═════ Records shown

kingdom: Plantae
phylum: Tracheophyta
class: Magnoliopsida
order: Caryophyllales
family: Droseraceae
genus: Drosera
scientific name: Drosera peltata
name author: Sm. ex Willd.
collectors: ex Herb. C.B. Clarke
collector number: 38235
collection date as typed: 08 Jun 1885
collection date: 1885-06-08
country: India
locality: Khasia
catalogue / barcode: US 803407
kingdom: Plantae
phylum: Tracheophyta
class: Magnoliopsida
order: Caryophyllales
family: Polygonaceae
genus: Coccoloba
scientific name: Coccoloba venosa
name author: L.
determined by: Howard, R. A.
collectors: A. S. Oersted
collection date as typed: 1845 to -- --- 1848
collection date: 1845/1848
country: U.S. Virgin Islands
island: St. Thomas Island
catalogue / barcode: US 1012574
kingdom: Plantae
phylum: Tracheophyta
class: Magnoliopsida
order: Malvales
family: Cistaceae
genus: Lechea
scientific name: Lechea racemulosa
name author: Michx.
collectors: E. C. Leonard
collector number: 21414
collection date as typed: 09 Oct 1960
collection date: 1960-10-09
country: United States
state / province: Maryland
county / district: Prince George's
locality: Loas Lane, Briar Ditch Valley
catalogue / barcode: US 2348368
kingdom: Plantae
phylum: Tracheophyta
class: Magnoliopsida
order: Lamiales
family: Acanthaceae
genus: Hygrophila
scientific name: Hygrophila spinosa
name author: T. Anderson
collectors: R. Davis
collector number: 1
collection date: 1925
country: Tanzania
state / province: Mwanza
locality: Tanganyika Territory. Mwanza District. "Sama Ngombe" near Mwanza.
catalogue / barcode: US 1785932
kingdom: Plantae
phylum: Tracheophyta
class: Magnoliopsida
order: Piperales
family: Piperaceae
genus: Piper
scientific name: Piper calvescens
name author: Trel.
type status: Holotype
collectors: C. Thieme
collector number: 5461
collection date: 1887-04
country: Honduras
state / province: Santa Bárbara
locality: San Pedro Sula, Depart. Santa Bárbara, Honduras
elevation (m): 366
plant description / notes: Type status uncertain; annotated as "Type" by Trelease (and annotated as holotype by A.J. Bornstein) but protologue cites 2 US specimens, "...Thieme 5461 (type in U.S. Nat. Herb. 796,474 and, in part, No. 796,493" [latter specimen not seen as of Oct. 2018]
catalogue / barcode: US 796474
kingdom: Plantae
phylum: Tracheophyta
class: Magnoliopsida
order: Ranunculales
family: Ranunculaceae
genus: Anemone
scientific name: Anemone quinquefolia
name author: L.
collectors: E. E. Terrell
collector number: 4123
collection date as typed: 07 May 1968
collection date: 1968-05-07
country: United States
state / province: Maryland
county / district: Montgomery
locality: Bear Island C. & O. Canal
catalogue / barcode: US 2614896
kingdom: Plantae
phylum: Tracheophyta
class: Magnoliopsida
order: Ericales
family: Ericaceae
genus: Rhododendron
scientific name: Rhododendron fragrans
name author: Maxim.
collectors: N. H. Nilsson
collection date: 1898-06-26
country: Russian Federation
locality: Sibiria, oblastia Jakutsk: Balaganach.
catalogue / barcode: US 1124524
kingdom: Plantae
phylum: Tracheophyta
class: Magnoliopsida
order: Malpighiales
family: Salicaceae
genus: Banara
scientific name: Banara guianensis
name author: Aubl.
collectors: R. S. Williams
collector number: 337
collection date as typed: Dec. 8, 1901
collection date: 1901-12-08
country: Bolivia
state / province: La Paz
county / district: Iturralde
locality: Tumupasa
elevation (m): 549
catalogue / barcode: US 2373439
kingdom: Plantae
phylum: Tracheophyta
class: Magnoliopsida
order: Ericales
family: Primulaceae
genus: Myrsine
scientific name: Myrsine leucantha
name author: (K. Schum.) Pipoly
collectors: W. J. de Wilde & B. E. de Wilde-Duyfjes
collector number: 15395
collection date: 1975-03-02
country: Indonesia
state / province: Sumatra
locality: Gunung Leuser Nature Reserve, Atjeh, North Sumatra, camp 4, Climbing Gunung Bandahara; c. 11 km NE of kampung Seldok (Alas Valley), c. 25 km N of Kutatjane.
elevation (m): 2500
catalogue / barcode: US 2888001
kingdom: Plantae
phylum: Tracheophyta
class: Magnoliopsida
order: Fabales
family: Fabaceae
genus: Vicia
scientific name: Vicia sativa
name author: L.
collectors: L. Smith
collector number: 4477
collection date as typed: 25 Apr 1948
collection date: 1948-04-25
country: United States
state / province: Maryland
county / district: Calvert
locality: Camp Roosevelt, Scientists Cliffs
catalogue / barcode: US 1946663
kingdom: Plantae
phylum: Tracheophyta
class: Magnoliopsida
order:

══════════

What needs to be done
Print every line of the data above verbatim, from the first line to the last.

Result for this task
kingdom: Plantae
phylum: Tracheophyta
class: Magnoliopsida
order: Caryophyllales
family: Droseraceae
genus: Drosera
scientific name: Drosera peltata
name author: Sm. ex Willd.
collectors: ex Herb. C.B. Clarke
collector number: 38235
collection date as typed: 08 Jun 1885
collection date: 1885-06-08
country: India
locality: Khasia
catalogue / barcode: US 803407
kingdom: Plantae
phylum: Tracheophyta
class: Magnoliopsida
order: Caryophyllales
family: Polygonaceae
genus: Coccoloba
scientific name: Coccoloba venosa
name author: L.
determined by: Howard, R. A.
collectors: A. S. Oersted
collection date as typed: 1845 to -- --- 1848
collection date: 1845/1848
country: U.S. Virgin Islands
island: St. Thomas Island
catalogue / barcode: US 1012574
kingdom: Plantae
phylum: Tracheophyta
class: Magnoliopsida
order: Malvales
family: Cistaceae
genus: Lechea
scientific name: Lechea racemulosa
name author: Michx.
collectors: E. C. Leonard
collector number: 21414
collection date as typed: 09 Oct 1960
collection date: 1960-10-09
country: United States
state / province: Maryland
county / district: Prince George's
locality: Loas Lane, Briar Ditch Valley
catalogue / barcode: US 2348368
kingdom: Plantae
phylum: Tracheophyta
class: Magnoliopsida
order: Lamiales
family: Acanthaceae
genus: Hygrophila
scientific name: Hygrophila spinosa
name author: T. Anderson
collectors: R. Davis
collector number: 1
collection date: 1925
country: Tanzania
state / province: Mwanza
locality: Tanganyika Territory. Mwanza District. "Sama Ngombe" near Mwanza.
catalogue / barcode: US 1785932
kingdom: Plantae
phylum: Tracheophyta
class: Magnoliopsida
order: Piperales
family: Piperaceae
genus: Piper
scientific name: Piper calvescens
name author: Trel.
type status: Holotype
collectors: C. Thieme
collector number: 5461
collection date: 1887-04
country: Honduras
state / province: Santa Bárbara
locality: San Pedro Sula, Depart. Santa Bárbara, Honduras
elevation (m): 366
plant description / notes: Type status uncertain; annotated as "Type" by Trelease (and annotated as holotype by A.J. Bornstein) but protologue cites 2 US specimens, "...Thieme 5461 (type in U.S. Nat. Herb. 796,474 and, in part, No. 796,493" [latter specimen not seen as of Oct. 2018]
catalogue / barcode: US 796474
kingdom: Plantae
phylum: Tracheophyta
class: Magnoliopsida
order: Ranunculales
family: Ranunculaceae
genus: Anemone
scientific name: Anemone quinquefolia
name author: L.
collectors: E. E. Terrell
collector number: 4123
collection date as typed: 07 May 1968
collection date: 1968-05-07
country: United States
state / province: Maryland
county / district: Montgomery
locality: Bear Island C. & O. Canal
catalogue / barcode: US 2614896
kingdom: Plantae
phylum: Tracheophyta
class: Magnoliopsida
order: Ericales
family: Ericaceae
genus: Rhododendron
scientific name: Rhododendron fragrans
name author: Maxim.
collectors: N. H. Nilsson
collection date: 1898-06-26
country: Russian Federation
locality: Sibiria, oblastia Jakutsk: Balaganach.
catalogue / barcode: US 1124524
kingdom: Plantae
phylum: Tracheophyta
class: Magnoliopsida
order: Malpighiales
family: Salicaceae
genus: Banara
scientific name: Banara guianensis
name author: Aubl.
collectors: R. S. Williams
collector number: 337
collection date as typed: Dec. 8, 1901
collection date: 1901-12-08
country: Bolivia
state / province: La Paz
county / district: Iturralde
locality: Tumupasa
elevation (m): 549
catalogue / barcode: US 2373439
kingdom: Plantae
phylum: Tracheophyta
class: Magnoliopsida
order: Ericales
family: Primulaceae
genus: Myrsine
scientific name: Myrsine leucantha
name author: (K. Schum.) Pipoly
collectors: W. J. de Wilde & B. E. de Wilde-Duyfjes
collector number: 15395
collection date: 1975-03-02
country: Indonesia
state / province: Sumatra
locality: Gunung Leuser Nature Reserve, Atjeh, North Sumatra, camp 4, Climbing Gunung Bandahara; c. 11 km NE of kampung Seldok (Alas Valley), c. 25 km N of Kutatjane.
elevation (m): 2500
catalogue / barcode: US 2888001
kingdom: Plantae
phylum: Tracheophyta
class: Magnoliopsida
order: Fabales
family: Fabaceae
genus: Vicia
scientific name: Vicia sativa
name author: L.
collectors: L. Smith
collector number: 4477
collection date as typed: 25 Apr 1948
collection date: 1948-04-25
country: United States
state / province: Maryland
county / district: Calvert
locality: Camp Roosevelt, Scientists Cliffs
catalogue / barcode: US 1946663
kingdom: Plantae
phylum: Tracheophyta
class: Magnoliopsida
order:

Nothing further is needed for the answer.